Economic Synopsis - March 2018

Note: All indexes and indicators shown here are experimental in nature and are not to be used for decision-making purposes. As the saying goes, 'beware of geeks bearing formulas'.

Overall, economic activity was seen somewhat weaker in the first quarter of 2018 compared to the previous quarter, as had been expected. Economic activity is expected to become more robust once again moving into the second and third quarters of 2018, however.

Current Conditions Index
Note: The CCI depicts the magnitude of the current stage of the business cycle. In other words, the high positive values seen in 2013 are indicative of the presence of an expansion with little likelihood for a recession, while current lower values are indicative of a later-stage expansion.

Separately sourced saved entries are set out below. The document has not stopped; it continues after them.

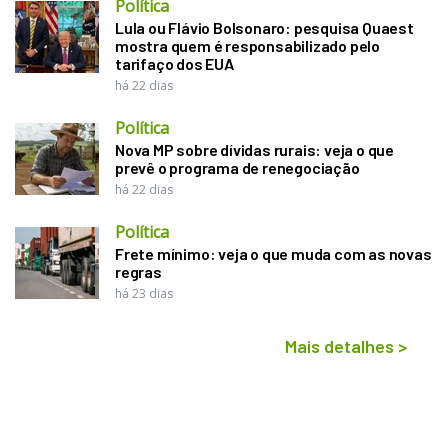
Política
Lula ou Flávio Bolsonaro: pesquisa Quaest
mostra quem é responsabilizado pelo
tarifaço dos EUA
há 22 dias
Política
Nova MP sobre dívidas rurais: veja o que
prevê o programa de renegociação
há 22 dias
Política
Frete mínimo: veja o que muda com as novas
regras
há 23 dias
Mais detalhes
>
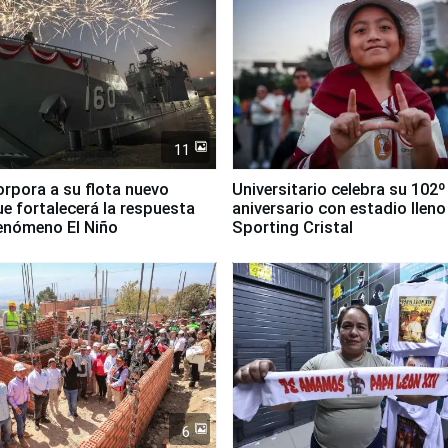
11
orpora a su flota nuevo
Universitario celebra su 102º
e fortalecerá la respuesta
aniversario con estadio lleno
fenómeno El Niño
Sporting Cristal
6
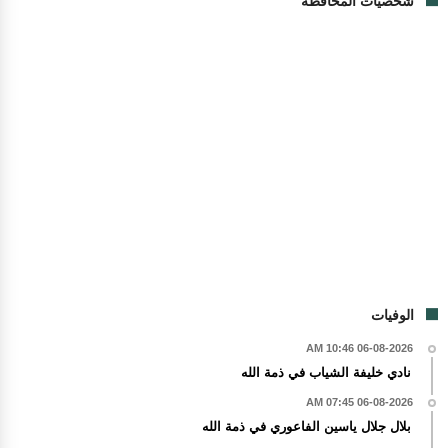
شخصيات المحافظة
الوفيات
06-08-2026 10:46 AM
نادي خليفة الشياب في ذمة الله
06-08-2026 07:45 AM
بلال جلال ياسين الفاعوري في ذمة الله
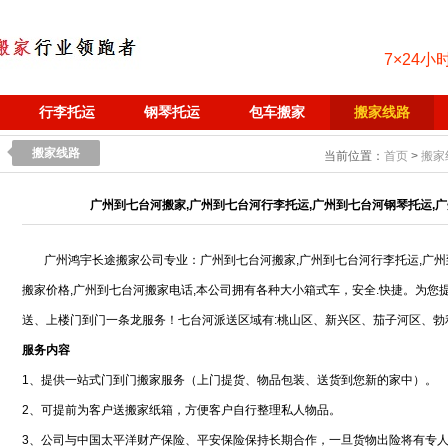
7×24小
行李托运
钢琴托运
包车搬家
搬家线路
搬家线路
当前位置：
首页
>
搬家
广州到七台河搬家,广州到七台河行李托运,广州到七台河钢琴托运,广
广州鸿宇长途搬家公司专业：广州到七台河搬家,广州到七台河行李托运,广州
搬家价格,广州到七台河搬家电话,本公司拥有各种大小箱式车，安全.快捷。为您
送、上楼门到门一条龙服务！七台河派送区域有:桃山区、新兴区、茄子河区、勃利
服务内容
1、提供一站式门到门搬家服务（上门提货、物品包装、送货到您新的家中）。
2、可提前为客户送搬家纸箱，方便客户自行整理私人物品。
3、公司与中国太平洋财产保险、平安保险保持长期合作，一旦货物出险将有专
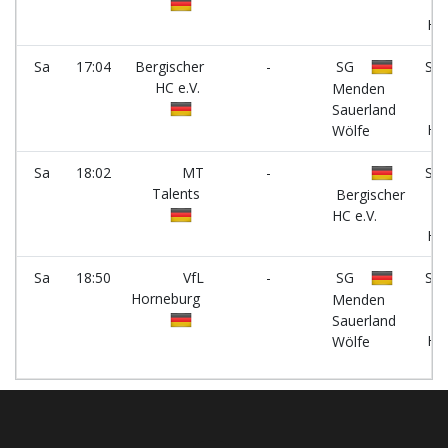
a.
Hö
Sa
17:04
Bergischer
-
SG
Spo
HC e.V.
Gy
Menden
a.
Sauerland
Hö
Wölfe
Sa
18:02
MT
-
Spo
Talents
Gy
Bergischer
a.
HC e.V.
Hö
Sa
18:50
VfL
-
SG
Spo
Horneburg
Gy
Menden
a.
Sauerland
Hö
Wölfe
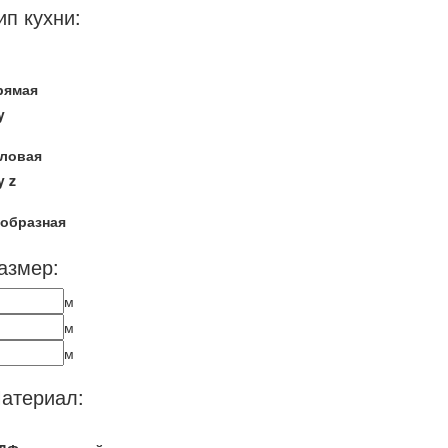
ип кухни:
рямая
y
гловая
y
z
-образная
азмер:
м
м
м
атериал:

The Current Conditions Index showed a downshift in economic strength in the first quarter of 2018 compared to the last quarter of 2017, with the March 2018 value coming in roughly one unit lower than that seen in December. This fits with the narrative of the U.S. being in the late stage of this current economic expansion, as monetary policy begins to meaningfully tighten and the above-potential growth seen for much of 2017 moderates some.

Weighted Economic Leading Indicator

The Weighted Economic Leading Indicator, which aims to depict economic conditions with a roughly six month lead time, anticipated the current slow-down back in the second half of 2017. Since then, the indicator has ramped back up again, now substantially higher than lows recorded last year. This signals the likelihood of a rebound in economic strength in the second and third quarters of 2018, likely extending into Q4 (as it appears right now). However, the current values remain substantially below those seen from 2010-2013, indicating that this expansion is indeed nearing its end. Thus, while a rebound in economic activity is expected in 2018 Q2 and Q3, the risk of contractionary conditions will increase if this rebound cannot sustain itself.

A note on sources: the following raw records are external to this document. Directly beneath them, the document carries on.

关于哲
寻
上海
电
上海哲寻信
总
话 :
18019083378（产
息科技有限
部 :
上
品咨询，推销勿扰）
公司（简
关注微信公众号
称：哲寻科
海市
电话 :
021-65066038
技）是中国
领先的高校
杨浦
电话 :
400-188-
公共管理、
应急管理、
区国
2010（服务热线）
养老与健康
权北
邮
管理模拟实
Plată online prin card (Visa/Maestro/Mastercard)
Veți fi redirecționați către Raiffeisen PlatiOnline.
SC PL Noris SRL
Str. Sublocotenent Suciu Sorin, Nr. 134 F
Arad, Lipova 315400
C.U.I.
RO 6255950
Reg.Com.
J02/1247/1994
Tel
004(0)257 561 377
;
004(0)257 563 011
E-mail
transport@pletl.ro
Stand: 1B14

New Housing Activity Index

The New Housing Activity Index confirms what the industry appears to be reporting amidst the current housing shortage- that housing activity is merely moving along, and is not at a robust level. As such, a continuation of the housing supply shortage is expected for the remainder of 2013. The index could move lower still if mortgage rates continue to rise, potentially turning away buyers already afflicted by rising home prices. Through 2018 Q3, however, the housing market looks to be stable.

Excess in Stock Markets Indicator

After peaking at nearly 20.00 in early 2018, the stock market gyrations in February sent the Excess in Stock Markets Indicator back on the decline. Despite this, the metric remains elevated, and still not far from the 30.00 watermark, historically a level reached when "excess" in stock markets was significant (i.e. the 1987 stock market crash). Given the spread between the red and blue lines, as well as the still-elevated nature of the metric, stock markets still look to have areas of excess present. Further volatility throughout 2018 can be expected, particularly against a backdrop of tightening monetary policy by global central banks and a late-stage expansion in the U.S.

Derived Recession Probabilities

Lastly, the two gauges of recession probabilities I maintain continue to stay well below the 50% mark. The primary Derived Probability gauge held steady month-over-month at ~27%, while the experimental companion to that gauge (the gray line) fell further to a more-than-two year low of ~20%. This fits in with the indicators reviewed above, highlighting the expectation of continued benign economic conditions through 2018 Q2 and Q3, potentially Q4 as well. This could certainly change with the advent of a U.S./China trade war, aggressive tightening of global monetary policy, or a sustained slowdown in the European Union and/or China.